» **WORK REQUEST**
Nothing may be dropped or added when the entries below are copied.

DATA SECTION Block Start

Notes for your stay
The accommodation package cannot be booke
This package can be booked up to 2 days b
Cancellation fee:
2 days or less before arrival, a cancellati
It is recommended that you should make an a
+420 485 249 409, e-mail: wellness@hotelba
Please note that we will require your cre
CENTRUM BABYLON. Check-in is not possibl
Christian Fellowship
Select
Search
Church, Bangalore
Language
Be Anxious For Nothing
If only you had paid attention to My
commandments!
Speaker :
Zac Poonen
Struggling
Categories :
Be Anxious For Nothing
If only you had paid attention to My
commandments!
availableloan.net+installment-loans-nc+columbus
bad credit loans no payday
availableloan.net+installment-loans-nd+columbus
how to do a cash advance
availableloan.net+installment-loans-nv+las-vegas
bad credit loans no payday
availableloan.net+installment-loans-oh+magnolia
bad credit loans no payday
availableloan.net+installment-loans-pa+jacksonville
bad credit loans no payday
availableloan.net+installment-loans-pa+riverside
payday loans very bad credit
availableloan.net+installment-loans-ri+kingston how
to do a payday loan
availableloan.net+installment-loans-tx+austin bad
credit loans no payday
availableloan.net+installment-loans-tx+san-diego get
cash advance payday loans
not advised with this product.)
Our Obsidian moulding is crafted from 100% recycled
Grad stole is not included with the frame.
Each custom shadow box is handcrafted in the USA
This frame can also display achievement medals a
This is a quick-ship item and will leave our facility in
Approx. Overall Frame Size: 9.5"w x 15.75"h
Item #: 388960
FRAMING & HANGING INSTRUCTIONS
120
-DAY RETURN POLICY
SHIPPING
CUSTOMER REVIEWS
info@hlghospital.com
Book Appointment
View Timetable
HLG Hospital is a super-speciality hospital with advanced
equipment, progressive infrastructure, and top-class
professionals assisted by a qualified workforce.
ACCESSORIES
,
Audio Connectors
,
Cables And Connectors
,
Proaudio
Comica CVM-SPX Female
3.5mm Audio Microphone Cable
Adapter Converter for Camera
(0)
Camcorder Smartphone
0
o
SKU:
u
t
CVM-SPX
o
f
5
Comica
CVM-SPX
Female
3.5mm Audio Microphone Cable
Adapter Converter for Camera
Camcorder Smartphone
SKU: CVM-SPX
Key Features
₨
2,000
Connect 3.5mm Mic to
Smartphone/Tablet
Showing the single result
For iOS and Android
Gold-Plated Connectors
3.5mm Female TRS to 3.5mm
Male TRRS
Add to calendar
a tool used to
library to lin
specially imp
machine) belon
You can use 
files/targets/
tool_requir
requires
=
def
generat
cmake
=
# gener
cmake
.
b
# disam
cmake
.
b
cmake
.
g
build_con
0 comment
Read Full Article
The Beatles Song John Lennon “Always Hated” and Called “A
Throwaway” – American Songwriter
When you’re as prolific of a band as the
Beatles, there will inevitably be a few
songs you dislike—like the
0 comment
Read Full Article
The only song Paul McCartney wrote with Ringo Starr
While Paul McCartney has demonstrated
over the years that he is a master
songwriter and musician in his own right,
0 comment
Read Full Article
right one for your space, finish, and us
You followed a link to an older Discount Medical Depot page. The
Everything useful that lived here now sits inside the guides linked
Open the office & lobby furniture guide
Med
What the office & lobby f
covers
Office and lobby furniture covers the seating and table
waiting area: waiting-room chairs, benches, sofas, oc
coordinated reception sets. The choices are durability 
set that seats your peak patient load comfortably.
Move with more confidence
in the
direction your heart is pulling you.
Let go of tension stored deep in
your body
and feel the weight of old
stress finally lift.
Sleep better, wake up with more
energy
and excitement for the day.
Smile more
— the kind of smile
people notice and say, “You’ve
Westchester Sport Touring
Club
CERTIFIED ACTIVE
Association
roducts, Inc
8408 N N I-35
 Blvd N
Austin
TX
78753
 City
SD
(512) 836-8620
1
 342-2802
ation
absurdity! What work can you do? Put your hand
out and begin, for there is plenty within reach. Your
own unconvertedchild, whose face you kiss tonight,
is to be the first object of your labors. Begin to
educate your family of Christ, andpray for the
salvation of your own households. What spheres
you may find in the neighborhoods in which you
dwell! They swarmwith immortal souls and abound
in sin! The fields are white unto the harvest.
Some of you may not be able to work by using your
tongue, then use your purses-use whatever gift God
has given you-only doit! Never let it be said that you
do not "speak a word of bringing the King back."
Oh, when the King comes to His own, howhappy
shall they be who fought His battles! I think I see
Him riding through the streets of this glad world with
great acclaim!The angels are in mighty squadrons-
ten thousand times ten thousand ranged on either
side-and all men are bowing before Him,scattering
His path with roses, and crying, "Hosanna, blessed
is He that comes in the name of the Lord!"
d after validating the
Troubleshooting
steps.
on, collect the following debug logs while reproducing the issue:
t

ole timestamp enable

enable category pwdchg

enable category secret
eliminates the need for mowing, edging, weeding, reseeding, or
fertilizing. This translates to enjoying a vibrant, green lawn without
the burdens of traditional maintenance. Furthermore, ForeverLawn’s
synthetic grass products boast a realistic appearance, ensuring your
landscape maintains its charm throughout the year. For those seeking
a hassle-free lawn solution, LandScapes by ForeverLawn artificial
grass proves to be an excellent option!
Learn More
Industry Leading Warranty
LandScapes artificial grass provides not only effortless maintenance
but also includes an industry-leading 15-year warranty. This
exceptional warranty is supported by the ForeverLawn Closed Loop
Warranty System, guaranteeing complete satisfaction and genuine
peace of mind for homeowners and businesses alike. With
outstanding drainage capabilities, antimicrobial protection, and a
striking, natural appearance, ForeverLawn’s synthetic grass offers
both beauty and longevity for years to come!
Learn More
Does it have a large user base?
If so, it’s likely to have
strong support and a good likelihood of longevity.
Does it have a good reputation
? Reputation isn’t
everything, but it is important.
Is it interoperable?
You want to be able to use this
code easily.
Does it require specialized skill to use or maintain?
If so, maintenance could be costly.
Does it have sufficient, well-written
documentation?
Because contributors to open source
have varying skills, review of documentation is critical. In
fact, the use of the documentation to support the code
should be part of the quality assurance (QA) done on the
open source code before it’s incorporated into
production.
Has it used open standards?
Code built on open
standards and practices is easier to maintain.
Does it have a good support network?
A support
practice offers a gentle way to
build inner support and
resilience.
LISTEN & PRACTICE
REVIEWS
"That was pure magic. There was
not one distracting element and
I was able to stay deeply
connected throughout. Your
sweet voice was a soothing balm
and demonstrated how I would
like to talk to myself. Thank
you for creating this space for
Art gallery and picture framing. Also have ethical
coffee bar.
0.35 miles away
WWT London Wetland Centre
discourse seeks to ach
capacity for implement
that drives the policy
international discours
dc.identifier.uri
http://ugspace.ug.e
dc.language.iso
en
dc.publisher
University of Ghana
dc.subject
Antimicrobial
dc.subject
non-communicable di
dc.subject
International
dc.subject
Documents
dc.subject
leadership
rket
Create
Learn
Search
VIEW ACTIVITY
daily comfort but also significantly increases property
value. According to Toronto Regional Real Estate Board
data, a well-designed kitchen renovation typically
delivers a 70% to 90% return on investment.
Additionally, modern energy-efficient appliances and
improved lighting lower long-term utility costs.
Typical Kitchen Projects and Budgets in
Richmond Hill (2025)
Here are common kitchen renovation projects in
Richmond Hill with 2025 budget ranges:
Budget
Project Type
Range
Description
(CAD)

DATA SECTION Block End

» **ANSWER TO THIS EXERCISE**
Notes for your stay
The accommodation package cannot be booke
This package can be booked up to 2 days b
Cancellation fee:
2 days or less before arrival, a cancellati
It is recommended that you should make an a
+420 485 249 409, e-mail: wellness@hotelba
Please note that we will require your cre
CENTRUM BABYLON. Check-in is not possibl
Christian Fellowship
Select
Search
Church, Bangalore
Language
Be Anxious For Nothing
If only you had paid attention to My
commandments!
Speaker :
Zac Poonen
Struggling
Categories :
Be Anxious For Nothing
If only you had paid attention to My
commandments!
availableloan.net+installment-loans-nc+columbus
bad credit loans no payday
availableloan.net+installment-loans-nd+columbus
how to do a cash advance
availableloan.net+installment-loans-nv+las-vegas
bad credit loans no payday
availableloan.net+installment-loans-oh+magnolia
bad credit loans no payday
availableloan.net+installment-loans-pa+jacksonville
bad credit loans no payday
availableloan.net+installment-loans-pa+riverside
payday loans very bad credit
availableloan.net+installment-loans-ri+kingston how
to do a payday loan
availableloan.net+installment-loans-tx+austin bad
credit loans no payday
availableloan.net+installment-loans-tx+san-diego get
cash advance payday loans
not advised with this product.)
Our Obsidian moulding is crafted from 100% recycled
Grad stole is not included with the frame.
Each custom shadow box is handcrafted in the USA
This frame can also display achievement medals a
This is a quick-ship item and will leave our facility in
Approx. Overall Frame Size: 9.5"w x 15.75"h
Item #: 388960
FRAMING & HANGING INSTRUCTIONS
120
-DAY RETURN POLICY
SHIPPING
CUSTOMER REVIEWS
info@hlghospital.com
Book Appointment
View Timetable
HLG Hospital is a super-speciality hospital with advanced
equipment, progressive infrastructure, and top-class
professionals assisted by a qualified workforce.
ACCESSORIES
,
Audio Connectors
,
Cables And Connectors
,
Proaudio
Comica CVM-SPX Female
3.5mm Audio Microphone Cable
Adapter Converter for Camera
(0)
Camcorder Smartphone
0
o
SKU:
u
t
CVM-SPX
o
f
5
Comica
CVM-SPX
Female
3.5mm Audio Microphone Cable
Adapter Converter for Camera
Camcorder Smartphone
SKU: CVM-SPX
Key Features
₨
2,000
Connect 3.5mm Mic to
Smartphone/Tablet
Showing the single result
For iOS and Android
Gold-Plated Connectors
3.5mm Female TRS to 3.5mm
Male TRRS
Add to calendar
a tool used to
library to lin
specially imp
machine) belon
You can use 
files/targets/
tool_requir
requires
=
def
generat
cmake
=
# gener
cmake
.
b
# disam
cmake
.
b
cmake
.
g
build_con
0 comment
Read Full Article
The Beatles Song John Lennon “Always Hated” and Called “A
Throwaway” – American Songwriter
When you’re as prolific of a band as the
Beatles, there will inevitably be a few
songs you dislike—like the
0 comment
Read Full Article
The only song Paul McCartney wrote with Ringo Starr
While Paul McCartney has demonstrated
over the years that he is a master
songwriter and musician in his own right,
0 comment
Read Full Article
right one for your space, finish, and us
You followed a link to an older Discount Medical Depot page. The
Everything useful that lived here now sits inside the guides linked
Open the office & lobby furniture guide
Med
What the office & lobby f
covers
Office and lobby furniture covers the seating and table
waiting area: waiting-room chairs, benches, sofas, oc
coordinated reception sets. The choices are durability 
set that seats your peak patient load comfortably.
Move with more confidence
in the
direction your heart is pulling you.
Let go of tension stored deep in
your body
and feel the weight of old
stress finally lift.
Sleep better, wake up with more
energy
and excitement for the day.
Smile more
— the kind of smile
people notice and say, “You’ve
Westchester Sport Touring
Club
CERTIFIED ACTIVE
Association
roducts, Inc
8408 N N I-35
 Blvd N
Austin
TX
78753
 City
SD
(512) 836-8620
1
 342-2802
ation
absurdity! What work can you do? Put your hand
out and begin, for there is plenty within reach. Your
own unconvertedchild, whose face you kiss tonight,
is to be the first object of your labors. Begin to
educate your family of Christ, andpray for the
salvation of your own households. What spheres
you may find in the neighborhoods in which you
dwell! They swarmwith immortal souls and abound
in sin! The fields are white unto the harvest.
Some of you may not be able to work by using your
tongue, then use your purses-use whatever gift God
has given you-only doit! Never let it be said that you
do not "speak a word of bringing the King back."
Oh, when the King comes to His own, howhappy
shall they be who fought His battles! I think I see
Him riding through the streets of this glad world with
great acclaim!The angels are in mighty squadrons-
ten thousand times ten thousand ranged on either
side-and all men are bowing before Him,scattering
His path with roses, and crying, "Hosanna, blessed
is He that comes in the name of the Lord!"
d after validating the
Troubleshooting
steps.
on, collect the following debug logs while reproducing the issue:
t

ole timestamp enable

enable category pwdchg

enable category secret
eliminates the need for mowing, edging, weeding, reseeding, or
fertilizing. This translates to enjoying a vibrant, green lawn without
the burdens of traditional maintenance. Furthermore, ForeverLawn’s
synthetic grass products boast a realistic appearance, ensuring your
landscape maintains its charm throughout the year. For those seeking
a hassle-free lawn solution, LandScapes by ForeverLawn artificial
grass proves to be an excellent option!
Learn More
Industry Leading Warranty
LandScapes artificial grass provides not only effortless maintenance
but also includes an industry-leading 15-year warranty. This
exceptional warranty is supported by the ForeverLawn Closed Loop
Warranty System, guaranteeing complete satisfaction and genuine
peace of mind for homeowners and businesses alike. With
outstanding drainage capabilities, antimicrobial protection, and a
striking, natural appearance, ForeverLawn’s synthetic grass offers
both beauty and longevity for years to come!
Learn More
Does it have a large user base?
If so, it’s likely to have
strong support and a good likelihood of longevity.
Does it have a good reputation
? Reputation isn’t
everything, but it is important.
Is it interoperable?
You want to be able to use this
code easily.
Does it require specialized skill to use or maintain?
If so, maintenance could be costly.
Does it have sufficient, well-written
documentation?
Because contributors to open source
have varying skills, review of documentation is critical. In
fact, the use of the documentation to support the code
should be part of the quality assurance (QA) done on the
open source code before it’s incorporated into
production.
Has it used open standards?
Code built on open
standards and practices is easier to maintain.
Does it have a good support network?
A support
practice offers a gentle way to
build inner support and
resilience.
LISTEN & PRACTICE
REVIEWS
"That was pure magic. There was
not one distracting element and
I was able to stay deeply
connected throughout. Your
sweet voice was a soothing balm
and demonstrated how I would
like to talk to myself. Thank
you for creating this space for
Art gallery and picture framing. Also have ethical
coffee bar.
0.35 miles away
WWT London Wetland Centre
discourse seeks to ach
capacity for implement
that drives the policy
international discours
dc.identifier.uri
http://ugspace.ug.e
dc.language.iso
en
dc.publisher
University of Ghana
dc.subject
Antimicrobial
dc.subject
non-communicable di
dc.subject
International
dc.subject
Documents
dc.subject
leadership
rket
Create
Learn
Search
VIEW ACTIVITY
daily comfort but also significantly increases property
value. According to Toronto Regional Real Estate Board
data, a well-designed kitchen renovation typically
delivers a 70% to 90% return on investment.
Additionally, modern energy-efficient appliances and
improved lighting lower long-term utility costs.
Typical Kitchen Projects and Budgets in
Richmond Hill (2025)
Here are common kitchen renovation projects in
Richmond Hill with 2025 budget ranges:
Budget
Project Type
Range
Description
(CAD)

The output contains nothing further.